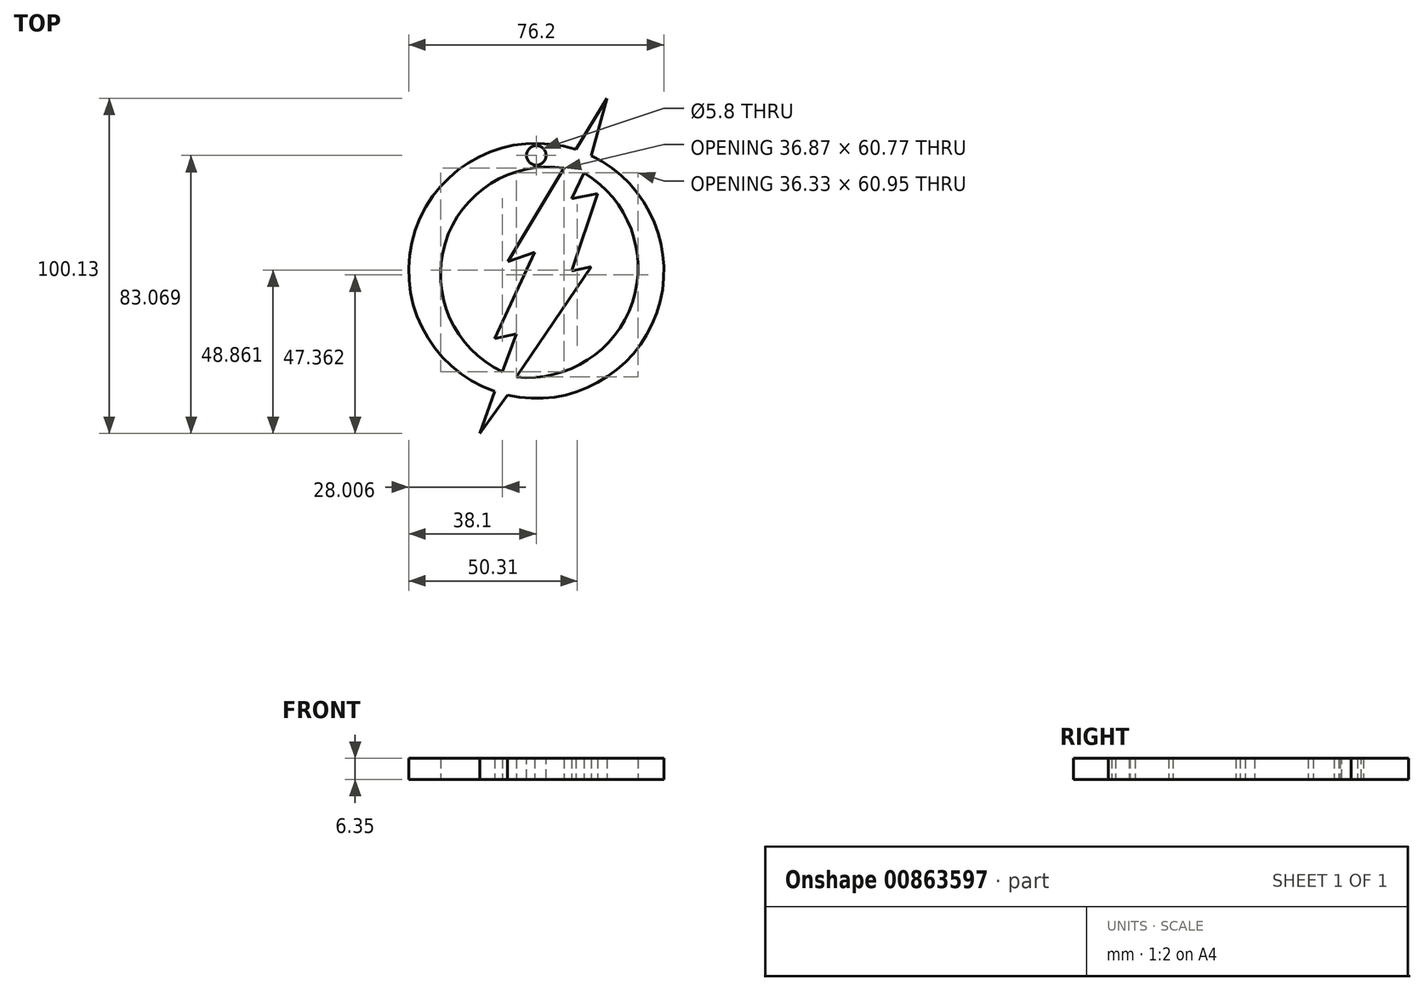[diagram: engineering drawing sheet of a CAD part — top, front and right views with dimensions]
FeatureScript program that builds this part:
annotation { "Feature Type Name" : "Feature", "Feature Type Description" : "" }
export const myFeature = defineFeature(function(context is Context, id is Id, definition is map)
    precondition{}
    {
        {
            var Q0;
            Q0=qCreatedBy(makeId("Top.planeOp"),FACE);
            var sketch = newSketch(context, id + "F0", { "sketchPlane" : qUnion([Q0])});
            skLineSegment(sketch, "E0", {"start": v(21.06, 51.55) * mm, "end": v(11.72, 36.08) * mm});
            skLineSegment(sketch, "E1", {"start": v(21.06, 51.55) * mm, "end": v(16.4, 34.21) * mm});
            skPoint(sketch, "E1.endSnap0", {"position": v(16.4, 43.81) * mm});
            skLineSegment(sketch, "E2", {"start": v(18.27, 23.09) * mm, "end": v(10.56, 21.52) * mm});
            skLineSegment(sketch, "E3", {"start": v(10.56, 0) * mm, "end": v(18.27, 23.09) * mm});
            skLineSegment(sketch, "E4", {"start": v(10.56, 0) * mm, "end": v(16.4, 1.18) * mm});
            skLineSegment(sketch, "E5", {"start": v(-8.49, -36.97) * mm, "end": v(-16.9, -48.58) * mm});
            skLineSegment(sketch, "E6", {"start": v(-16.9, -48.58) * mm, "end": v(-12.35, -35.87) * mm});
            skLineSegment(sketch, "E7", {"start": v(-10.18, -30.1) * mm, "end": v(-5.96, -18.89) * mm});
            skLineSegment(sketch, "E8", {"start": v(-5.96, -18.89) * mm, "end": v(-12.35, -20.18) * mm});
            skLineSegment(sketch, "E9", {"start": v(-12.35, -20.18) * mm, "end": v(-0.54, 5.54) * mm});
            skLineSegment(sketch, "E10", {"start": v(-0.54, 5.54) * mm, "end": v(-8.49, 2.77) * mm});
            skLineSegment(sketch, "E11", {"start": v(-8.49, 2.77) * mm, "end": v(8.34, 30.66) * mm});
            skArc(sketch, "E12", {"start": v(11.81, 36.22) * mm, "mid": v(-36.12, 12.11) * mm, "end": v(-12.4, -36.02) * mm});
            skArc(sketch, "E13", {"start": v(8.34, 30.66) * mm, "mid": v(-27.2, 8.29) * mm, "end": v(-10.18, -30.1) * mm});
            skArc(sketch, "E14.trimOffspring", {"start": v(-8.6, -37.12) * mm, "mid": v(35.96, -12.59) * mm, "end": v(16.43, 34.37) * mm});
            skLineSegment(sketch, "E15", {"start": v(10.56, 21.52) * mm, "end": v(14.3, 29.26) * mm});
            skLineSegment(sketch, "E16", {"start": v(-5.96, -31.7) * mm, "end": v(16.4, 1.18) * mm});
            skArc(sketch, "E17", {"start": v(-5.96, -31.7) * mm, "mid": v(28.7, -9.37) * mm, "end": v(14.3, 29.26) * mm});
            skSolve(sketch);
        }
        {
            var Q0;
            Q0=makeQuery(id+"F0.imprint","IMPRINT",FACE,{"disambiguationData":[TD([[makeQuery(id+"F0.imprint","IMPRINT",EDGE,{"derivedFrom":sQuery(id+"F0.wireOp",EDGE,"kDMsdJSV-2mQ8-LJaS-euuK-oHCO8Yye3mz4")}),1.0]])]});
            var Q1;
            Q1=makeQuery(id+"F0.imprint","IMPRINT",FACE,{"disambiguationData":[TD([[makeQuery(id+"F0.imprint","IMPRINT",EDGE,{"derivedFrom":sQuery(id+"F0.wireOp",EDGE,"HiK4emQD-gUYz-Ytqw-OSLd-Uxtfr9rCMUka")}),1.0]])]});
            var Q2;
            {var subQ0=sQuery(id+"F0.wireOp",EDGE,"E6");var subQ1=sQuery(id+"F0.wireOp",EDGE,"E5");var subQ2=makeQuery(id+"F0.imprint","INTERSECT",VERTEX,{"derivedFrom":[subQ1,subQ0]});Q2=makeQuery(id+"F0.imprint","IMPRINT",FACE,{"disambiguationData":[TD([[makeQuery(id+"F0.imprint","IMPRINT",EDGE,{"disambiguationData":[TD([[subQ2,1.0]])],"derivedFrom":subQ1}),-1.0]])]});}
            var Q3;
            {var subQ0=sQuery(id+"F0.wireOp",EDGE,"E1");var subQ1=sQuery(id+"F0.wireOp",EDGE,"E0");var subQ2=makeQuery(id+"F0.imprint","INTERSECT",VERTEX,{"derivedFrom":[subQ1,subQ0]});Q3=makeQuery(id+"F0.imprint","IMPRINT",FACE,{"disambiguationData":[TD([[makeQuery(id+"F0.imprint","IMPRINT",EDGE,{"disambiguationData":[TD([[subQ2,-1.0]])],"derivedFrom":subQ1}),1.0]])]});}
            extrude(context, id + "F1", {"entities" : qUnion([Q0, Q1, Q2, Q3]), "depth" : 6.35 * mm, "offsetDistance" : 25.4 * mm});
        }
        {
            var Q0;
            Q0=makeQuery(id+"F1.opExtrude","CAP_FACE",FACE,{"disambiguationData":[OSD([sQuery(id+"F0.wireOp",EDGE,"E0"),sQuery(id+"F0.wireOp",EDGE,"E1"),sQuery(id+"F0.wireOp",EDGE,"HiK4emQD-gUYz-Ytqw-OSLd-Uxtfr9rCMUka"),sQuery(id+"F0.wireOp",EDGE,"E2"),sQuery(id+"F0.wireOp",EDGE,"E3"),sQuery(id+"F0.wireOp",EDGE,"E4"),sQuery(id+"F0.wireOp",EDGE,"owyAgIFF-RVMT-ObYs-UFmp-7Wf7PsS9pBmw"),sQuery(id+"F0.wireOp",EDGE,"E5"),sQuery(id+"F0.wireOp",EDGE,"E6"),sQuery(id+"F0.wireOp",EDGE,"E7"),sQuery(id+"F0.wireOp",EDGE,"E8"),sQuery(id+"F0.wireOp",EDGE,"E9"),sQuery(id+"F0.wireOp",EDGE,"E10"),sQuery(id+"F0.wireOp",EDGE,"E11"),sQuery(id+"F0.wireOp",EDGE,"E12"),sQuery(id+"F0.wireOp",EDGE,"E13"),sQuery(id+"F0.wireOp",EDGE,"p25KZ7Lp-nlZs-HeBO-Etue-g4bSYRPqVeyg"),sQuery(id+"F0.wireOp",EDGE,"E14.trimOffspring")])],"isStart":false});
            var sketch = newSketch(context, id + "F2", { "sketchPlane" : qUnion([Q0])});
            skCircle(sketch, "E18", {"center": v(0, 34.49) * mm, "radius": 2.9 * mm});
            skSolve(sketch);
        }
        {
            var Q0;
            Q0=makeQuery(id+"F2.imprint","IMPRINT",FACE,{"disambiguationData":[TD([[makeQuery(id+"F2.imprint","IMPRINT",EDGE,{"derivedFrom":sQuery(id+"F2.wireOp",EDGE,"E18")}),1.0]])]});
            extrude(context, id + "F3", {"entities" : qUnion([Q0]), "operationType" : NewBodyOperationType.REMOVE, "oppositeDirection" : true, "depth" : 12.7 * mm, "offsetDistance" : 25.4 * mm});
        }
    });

[AIM OF THE TASK]:
Could you reproduce every line of the records above word for word, leaving the pictures out?

[EXERCISE ANSWER]:
[diagram: engineering drawing sheet of a CAD part — top, front and right views with dimensions]
FeatureScript program that builds this part:
annotation { "Feature Type Name" : "Feature", "Feature Type Description" : "" }
export const myFeature = defineFeature(function(context is Context, id is Id, definition is map)
    precondition{}
    {
        {
            var Q0;
            Q0=qCreatedBy(makeId("Top.planeOp"),FACE);
            var sketch = newSketch(context, id + "F0", { "sketchPlane" : qUnion([Q0])});
            skLineSegment(sketch, "E0", {"start": v(21.06, 51.55) * mm, "end": v(11.72, 36.08) * mm});
            skLineSegment(sketch, "E1", {"start": v(21.06, 51.55) * mm, "end": v(16.4, 34.21) * mm});
            skPoint(sketch, "E1.endSnap0", {"position": v(16.4, 43.81) * mm});
            skLineSegment(sketch, "E2", {"start": v(18.27, 23.09) * mm, "end": v(10.56, 21.52) * mm});
            skLineSegment(sketch, "E3", {"start": v(10.56, 0) * mm, "end": v(18.27, 23.09) * mm});
            skLineSegment(sketch, "E4", {"start": v(10.56, 0) * mm, "end": v(16.4, 1.18) * mm});
            skLineSegment(sketch, "E5", {"start": v(-8.49, -36.97) * mm, "end": v(-16.9, -48.58) * mm});
            skLineSegment(sketch, "E6", {"start": v(-16.9, -48.58) * mm, "end": v(-12.35, -35.87) * mm});
            skLineSegment(sketch, "E7", {"start": v(-10.18, -30.1) * mm, "end": v(-5.96, -18.89) * mm});
            skLineSegment(sketch, "E8", {"start": v(-5.96, -18.89) * mm, "end": v(-12.35, -20.18) * mm});
            skLineSegment(sketch, "E9", {"start": v(-12.35, -20.18) * mm, "end": v(-0.54, 5.54) * mm});
            skLineSegment(sketch, "E10", {"start": v(-0.54, 5.54) * mm, "end": v(-8.49, 2.77) * mm});
            skLineSegment(sketch, "E11", {"start": v(-8.49, 2.77) * mm, "end": v(8.34, 30.66) * mm});
            skArc(sketch, "E12", {"start": v(11.81, 36.22) * mm, "mid": v(-36.12, 12.11) * mm, "end": v(-12.4, -36.02) * mm});
            skArc(sketch, "E13", {"start": v(8.34, 30.66) * mm, "mid": v(-27.2, 8.29) * mm, "end": v(-10.18, -30.1) * mm});
            skArc(sketch, "E14.trimOffspring", {"start": v(-8.6, -37.12) * mm, "mid": v(35.96, -12.59) * mm, "end": v(16.43, 34.37) * mm});
            skLineSegment(sketch, "E15", {"start": v(10.56, 21.52) * mm, "end": v(14.3, 29.26) * mm});
            skLineSegment(sketch, "E16", {"start": v(-5.96, -31.7) * mm, "end": v(16.4, 1.18) * mm});
            skArc(sketch, "E17", {"start": v(-5.96, -31.7) * mm, "mid": v(28.7, -9.37) * mm, "end": v(14.3, 29.26) * mm});
            skSolve(sketch);
        }
        {
            var Q0;
            Q0=makeQuery(id+"F0.imprint","IMPRINT",FACE,{"disambiguationData":[TD([[makeQuery(id+"F0.imprint","IMPRINT",EDGE,{"derivedFrom":sQuery(id+"F0.wireOp",EDGE,"kDMsdJSV-2mQ8-LJaS-euuK-oHCO8Yye3mz4")}),1.0]])]});
            var Q1;
            Q1=makeQuery(id+"F0.imprint","IMPRINT",FACE,{"disambiguationData":[TD([[makeQuery(id+"F0.imprint","IMPRINT",EDGE,{"derivedFrom":sQuery(id+"F0.wireOp",EDGE,"HiK4emQD-gUYz-Ytqw-OSLd-Uxtfr9rCMUka")}),1.0]])]});
            var Q2;
            {var subQ0=sQuery(id+"F0.wireOp",EDGE,"E6");var subQ1=sQuery(id+"F0.wireOp",EDGE,"E5");var subQ2=makeQuery(id+"F0.imprint","INTERSECT",VERTEX,{"derivedFrom":[subQ1,subQ0]});Q2=makeQuery(id+"F0.imprint","IMPRINT",FACE,{"disambiguationData":[TD([[makeQuery(id+"F0.imprint","IMPRINT",EDGE,{"disambiguationData":[TD([[subQ2,1.0]])],"derivedFrom":subQ1}),-1.0]])]});}
            var Q3;
            {var subQ0=sQuery(id+"F0.wireOp",EDGE,"E1");var subQ1=sQuery(id+"F0.wireOp",EDGE,"E0");var subQ2=makeQuery(id+"F0.imprint","INTERSECT",VERTEX,{"derivedFrom":[subQ1,subQ0]});Q3=makeQuery(id+"F0.imprint","IMPRINT",FACE,{"disambiguationData":[TD([[makeQuery(id+"F0.imprint","IMPRINT",EDGE,{"disambiguationData":[TD([[subQ2,-1.0]])],"derivedFrom":subQ1}),1.0]])]});}
            extrude(context, id + "F1", {"entities" : qUnion([Q0, Q1, Q2, Q3]), "depth" : 6.35 * mm, "offsetDistance" : 25.4 * mm});
        }
        {
            var Q0;
            Q0=makeQuery(id+"F1.opExtrude","CAP_FACE",FACE,{"disambiguationData":[OSD([sQuery(id+"F0.wireOp",EDGE,"E0"),sQuery(id+"F0.wireOp",EDGE,"E1"),sQuery(id+"F0.wireOp",EDGE,"HiK4emQD-gUYz-Ytqw-OSLd-Uxtfr9rCMUka"),sQuery(id+"F0.wireOp",EDGE,"E2"),sQuery(id+"F0.wireOp",EDGE,"E3"),sQuery(id+"F0.wireOp",EDGE,"E4"),sQuery(id+"F0.wireOp",EDGE,"owyAgIFF-RVMT-ObYs-UFmp-7Wf7PsS9pBmw"),sQuery(id+"F0.wireOp",EDGE,"E5"),sQuery(id+"F0.wireOp",EDGE,"E6"),sQuery(id+"F0.wireOp",EDGE,"E7"),sQuery(id+"F0.wireOp",EDGE,"E8"),sQuery(id+"F0.wireOp",EDGE,"E9"),sQuery(id+"F0.wireOp",EDGE,"E10"),sQuery(id+"F0.wireOp",EDGE,"E11"),sQuery(id+"F0.wireOp",EDGE,"E12"),sQuery(id+"F0.wireOp",EDGE,"E13"),sQuery(id+"F0.wireOp",EDGE,"p25KZ7Lp-nlZs-HeBO-Etue-g4bSYRPqVeyg"),sQuery(id+"F0.wireOp",EDGE,"E14.trimOffspring")])],"isStart":false});
            var sketch = newSketch(context, id + "F2", { "sketchPlane" : qUnion([Q0])});
            skCircle(sketch, "E18", {"center": v(0, 34.49) * mm, "radius": 2.9 * mm});
            skSolve(sketch);
        }
        {
            var Q0;
            Q0=makeQuery(id+"F2.imprint","IMPRINT",FACE,{"disambiguationData":[TD([[makeQuery(id+"F2.imprint","IMPRINT",EDGE,{"derivedFrom":sQuery(id+"F2.wireOp",EDGE,"E18")}),1.0]])]});
            extrude(context, id + "F3", {"entities" : qUnion([Q0]), "operationType" : NewBodyOperationType.REMOVE, "oppositeDirection" : true, "depth" : 12.7 * mm, "offsetDistance" : 25.4 * mm});
        }
    });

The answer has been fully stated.